20/7/2020

Introduction

This presentation aims to give a brief description of the application created, as a final project of the data science specialization offered by Johns Hopkins University on the course platform. This application is created with the shiny library, in RStudio and uses a prediction algorithm, which takes a word as input and predicts the word or the following words.

Application Description

This application takes a word as input and predicts the word or the following words. Below I explain in more detail the input and output of the application:

Input: The application must be entered with a complete specific word or sentence.

Output: The application returns a word that is the prediction, of the word that should follow it, to the entered word (in case a single word is entered) or the last word of the sentence (in case a sentence is entered).

Note: If no word or sentence is entered, the application will return “NULL” as output, and once a sentence or word is entered, the application will return to the word output of the prediction.

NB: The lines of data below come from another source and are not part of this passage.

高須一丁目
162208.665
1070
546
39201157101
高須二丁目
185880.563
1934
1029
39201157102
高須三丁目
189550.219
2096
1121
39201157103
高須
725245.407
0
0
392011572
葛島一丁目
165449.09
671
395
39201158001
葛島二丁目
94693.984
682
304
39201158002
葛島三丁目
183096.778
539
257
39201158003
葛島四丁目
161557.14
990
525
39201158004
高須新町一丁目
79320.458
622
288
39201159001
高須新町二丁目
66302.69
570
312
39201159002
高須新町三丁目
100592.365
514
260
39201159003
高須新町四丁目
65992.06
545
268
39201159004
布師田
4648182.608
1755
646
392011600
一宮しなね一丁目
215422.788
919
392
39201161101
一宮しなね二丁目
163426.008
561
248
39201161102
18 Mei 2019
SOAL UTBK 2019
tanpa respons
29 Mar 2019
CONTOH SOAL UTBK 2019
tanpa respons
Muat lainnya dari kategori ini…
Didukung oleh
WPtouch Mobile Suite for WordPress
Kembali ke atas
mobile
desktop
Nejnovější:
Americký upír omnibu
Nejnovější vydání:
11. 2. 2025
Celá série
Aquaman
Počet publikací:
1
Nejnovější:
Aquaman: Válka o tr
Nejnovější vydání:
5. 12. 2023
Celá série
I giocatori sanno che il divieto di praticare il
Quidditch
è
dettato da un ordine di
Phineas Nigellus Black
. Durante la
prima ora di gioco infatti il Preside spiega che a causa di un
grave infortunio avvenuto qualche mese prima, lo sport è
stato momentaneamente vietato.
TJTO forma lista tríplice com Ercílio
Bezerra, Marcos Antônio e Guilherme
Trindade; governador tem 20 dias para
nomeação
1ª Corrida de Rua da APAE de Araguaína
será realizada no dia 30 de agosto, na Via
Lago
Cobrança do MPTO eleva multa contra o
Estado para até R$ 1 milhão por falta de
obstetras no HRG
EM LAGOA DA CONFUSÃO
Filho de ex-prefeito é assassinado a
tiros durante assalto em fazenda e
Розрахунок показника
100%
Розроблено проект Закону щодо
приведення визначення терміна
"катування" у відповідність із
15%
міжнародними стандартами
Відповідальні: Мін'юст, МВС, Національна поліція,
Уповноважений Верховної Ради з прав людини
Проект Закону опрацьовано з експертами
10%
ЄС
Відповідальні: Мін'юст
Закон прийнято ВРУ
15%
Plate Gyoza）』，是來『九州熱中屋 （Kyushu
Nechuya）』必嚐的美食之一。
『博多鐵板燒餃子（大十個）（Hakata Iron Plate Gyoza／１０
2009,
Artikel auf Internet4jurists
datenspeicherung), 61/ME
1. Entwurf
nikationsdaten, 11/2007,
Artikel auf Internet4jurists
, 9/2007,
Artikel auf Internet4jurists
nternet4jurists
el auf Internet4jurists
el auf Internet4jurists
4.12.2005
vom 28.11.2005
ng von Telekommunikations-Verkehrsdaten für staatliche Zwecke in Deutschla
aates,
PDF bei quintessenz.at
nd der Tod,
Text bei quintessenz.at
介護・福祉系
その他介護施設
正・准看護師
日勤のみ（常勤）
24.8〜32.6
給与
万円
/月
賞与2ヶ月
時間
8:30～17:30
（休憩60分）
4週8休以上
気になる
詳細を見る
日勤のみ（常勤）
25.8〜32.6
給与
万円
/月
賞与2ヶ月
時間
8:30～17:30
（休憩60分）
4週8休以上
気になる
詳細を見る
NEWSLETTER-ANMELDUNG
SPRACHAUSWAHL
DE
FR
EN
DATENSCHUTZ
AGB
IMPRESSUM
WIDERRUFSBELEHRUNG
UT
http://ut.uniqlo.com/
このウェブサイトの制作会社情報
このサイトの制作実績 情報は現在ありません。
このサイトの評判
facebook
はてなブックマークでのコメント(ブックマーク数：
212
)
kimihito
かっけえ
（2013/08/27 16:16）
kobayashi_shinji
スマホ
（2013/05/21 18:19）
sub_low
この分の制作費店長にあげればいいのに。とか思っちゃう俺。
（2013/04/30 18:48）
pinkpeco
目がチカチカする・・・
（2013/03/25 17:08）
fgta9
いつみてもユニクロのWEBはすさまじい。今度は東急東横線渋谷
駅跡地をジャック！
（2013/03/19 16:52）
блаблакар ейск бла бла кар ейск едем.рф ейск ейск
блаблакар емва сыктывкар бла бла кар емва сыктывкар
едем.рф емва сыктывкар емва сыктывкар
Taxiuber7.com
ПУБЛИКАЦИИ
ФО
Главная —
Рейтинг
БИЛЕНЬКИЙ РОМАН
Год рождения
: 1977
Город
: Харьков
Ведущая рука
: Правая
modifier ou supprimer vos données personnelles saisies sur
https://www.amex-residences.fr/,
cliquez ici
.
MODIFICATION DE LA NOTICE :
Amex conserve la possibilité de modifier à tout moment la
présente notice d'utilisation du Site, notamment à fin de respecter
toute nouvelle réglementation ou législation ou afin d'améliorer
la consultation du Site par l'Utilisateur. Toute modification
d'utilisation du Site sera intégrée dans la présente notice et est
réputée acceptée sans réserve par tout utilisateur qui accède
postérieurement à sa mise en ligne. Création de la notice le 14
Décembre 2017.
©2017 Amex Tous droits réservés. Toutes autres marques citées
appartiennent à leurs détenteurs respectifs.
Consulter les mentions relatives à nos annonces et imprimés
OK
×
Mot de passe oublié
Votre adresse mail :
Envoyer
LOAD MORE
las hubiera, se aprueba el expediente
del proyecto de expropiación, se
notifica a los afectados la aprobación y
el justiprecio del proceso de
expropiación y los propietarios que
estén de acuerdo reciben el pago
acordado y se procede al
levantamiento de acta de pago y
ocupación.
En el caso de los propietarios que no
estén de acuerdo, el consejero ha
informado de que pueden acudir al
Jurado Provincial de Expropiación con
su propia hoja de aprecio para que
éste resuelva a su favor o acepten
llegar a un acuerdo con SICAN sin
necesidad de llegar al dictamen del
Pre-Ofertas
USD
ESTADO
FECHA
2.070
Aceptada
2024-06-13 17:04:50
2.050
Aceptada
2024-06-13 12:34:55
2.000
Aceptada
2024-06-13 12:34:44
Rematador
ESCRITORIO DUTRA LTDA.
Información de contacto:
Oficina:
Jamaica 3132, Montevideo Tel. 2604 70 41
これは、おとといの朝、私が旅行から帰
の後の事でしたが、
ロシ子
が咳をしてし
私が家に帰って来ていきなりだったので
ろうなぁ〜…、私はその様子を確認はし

Application user interface

The application is available here.

Description of the algorithm used

For this prediction algorithm, files created from an organization and cleaning process that was made to the files provided by the SwiftKey application will be used; the files created contain the quadgram, trigram and bigram, and these in turn are ordered by frequency in descending order.

To create the prediction algorithm, firstly, load the previously affected files, then clean up the entered word or sentence, converting all letters to lowercase and removing punctuation and numbers from it, later prediction, using the quadgram first, with the last 3 words of the sentence entered as input, the first 3 words of the quadgram, in case of not finding a quadgram, uses the trigram, which has the same logic from the quadgram, only that with two words, finally in case of not finding a trigram, the bigram is used and if a bigram is not found, the algorithm returns the word with the most frequency as a result of the prediction.